I've given this a go and I'm just getting the error: "No projection elements specified"

var qf = new QueryFactory();
var q = qf.Create()
        .Select(ProjectionLambdaCreator.Create<CustomListOptionMappingValueRecord, CustomListOptionMappingValueFields>())
        .From(bucket.Relations)
        .Where(bucket.PredicateExpression);

This doesn't seem to be valid syntax from your example:

var q = qf.CustomListOptionMappingValueEntity

This seems to work, but more than twice as slow as using FetchQuery with raw SQL - 12 seconds for the below vs 4/5s with FetchQuery(string sql):

var qf = new QueryFactory();
var q = qf.Create()
        .Select(() => new CustomListOptionMappingValueRecord()
        {
            CostSetId = CustomListOptionMappingValueFields.CostSetId.ToValue<System.Int32>(),
            OptionId = CustomListOptionMappingValueFields.OptionId.ToValue<System.Int32>(),
            ListId = CustomListOptionMappingValueFields.ListId.ToValue<System.Int32>(),
            ListVersion = CustomListOptionMappingValueFields.ListVersion.ToValue<System.Int32>(),
            MappingId = CustomListOptionMappingValueFields.MappingId.ToValue<System.Int32>(),
            MappedValue = CustomListOptionMappingValueFields.MappedValue.ToValue<System.String>(),
        })
        .From(bucket?.Relations)
        .Where(bucket?.PredicateExpression);

IEnumerable<CustomListOptionMappingValueRecord> collection3 = ((DataAccessAdapter)_adapter).FetchQuery(q);

Is there any way to just get the raw SQL out of the DynamicQuery q?

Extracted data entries
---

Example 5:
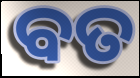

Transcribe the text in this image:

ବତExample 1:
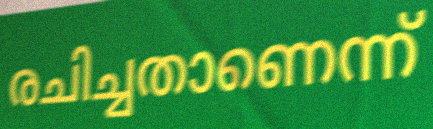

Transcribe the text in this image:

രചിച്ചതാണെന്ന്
==
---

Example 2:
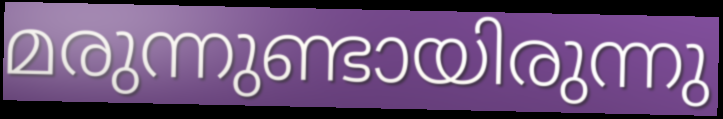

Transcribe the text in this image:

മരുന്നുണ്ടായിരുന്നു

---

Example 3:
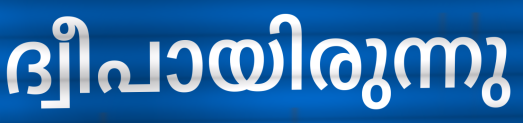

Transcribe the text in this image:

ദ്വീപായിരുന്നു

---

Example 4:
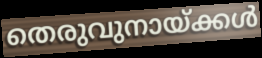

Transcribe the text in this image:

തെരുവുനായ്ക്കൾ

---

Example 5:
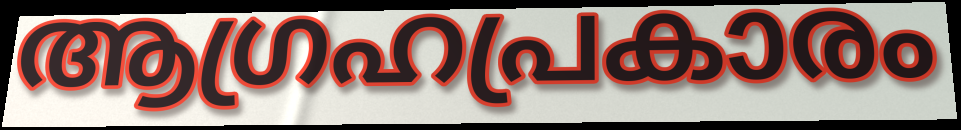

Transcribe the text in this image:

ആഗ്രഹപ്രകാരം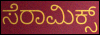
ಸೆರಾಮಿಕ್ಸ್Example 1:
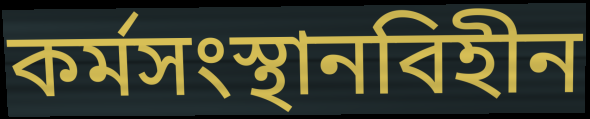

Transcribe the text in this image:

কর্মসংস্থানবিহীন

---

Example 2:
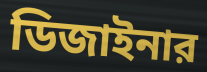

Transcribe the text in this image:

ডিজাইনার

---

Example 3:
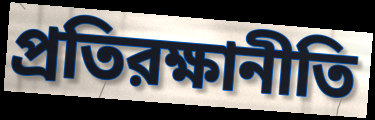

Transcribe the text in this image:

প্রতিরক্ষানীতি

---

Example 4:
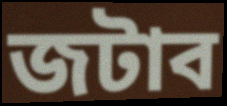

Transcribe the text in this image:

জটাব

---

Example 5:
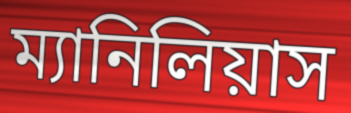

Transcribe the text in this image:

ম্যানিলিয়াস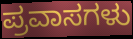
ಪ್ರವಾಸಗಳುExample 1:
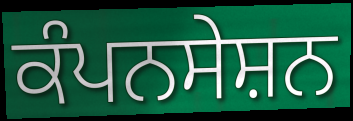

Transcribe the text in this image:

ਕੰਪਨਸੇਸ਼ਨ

§ TASK REQUIREMENTS:
A. Answer these questions about the query post:
(i) What error message does the first attempt produce?
(ii) How long does the working query take, and how long does FetchQuery with raw SQL take?
(iii) What line from the example does the poster say doesn't seem to be valid syntax?
B. Go on with the query post, picking up right after its last sentence.

§ RESULTS OF THE TASKS:
A.
(i) "No projection elements specified"
(ii) 12 seconds, versus 4/5s with FetchQuery(string sql)
(iii) var q = qf.CustomListOptionMappingValueEntity

B.
ddp74
User
Posts: 9
Joined: 04-Jan-2024
# Posted on: 20-May-2025 11:02:58   

Just an update on the IGenericDataProjector approach. Still takes around 12 seconds, so nothing seems to beat the raw performance of FetchQuery<CustomListOptionMappingValueRecord>(string sql), which consistently takes around 3-4 seconds and returns the same data.

public class CustomListOptionMappingValueProjector : IGeneralDataProjector
{
    private IList<CustomListOptionMappingValueRecord> _destination;

    public CustomListOptionMappingValueProjector(IList<CustomListOptionMappingValueRecord> destination)
    {
        _destination = destination ?? throw new ArgumentNullException(nameof(destination));
    }

    public bool RequiresNewObjectArrayPerRow => false;

    public Stopwatch Stopwatch = new Stopwatch();

    public void AddProjectionResultToContainer(List<IDataValueProjector> valueProjectors, object[] rawProjectionResult)
    {
        Stopwatch.Start();

        CustomListOptionMappingValueRecord row = new CustomListOptionMappingValueRecord();
        for (int i = 0; i < valueProjectors.Count; i++)
        {
            IDataValueProjector column = valueProjectors[i];

            object result = rawProjectionResult[i];

            switch (column.ProjectedResultName)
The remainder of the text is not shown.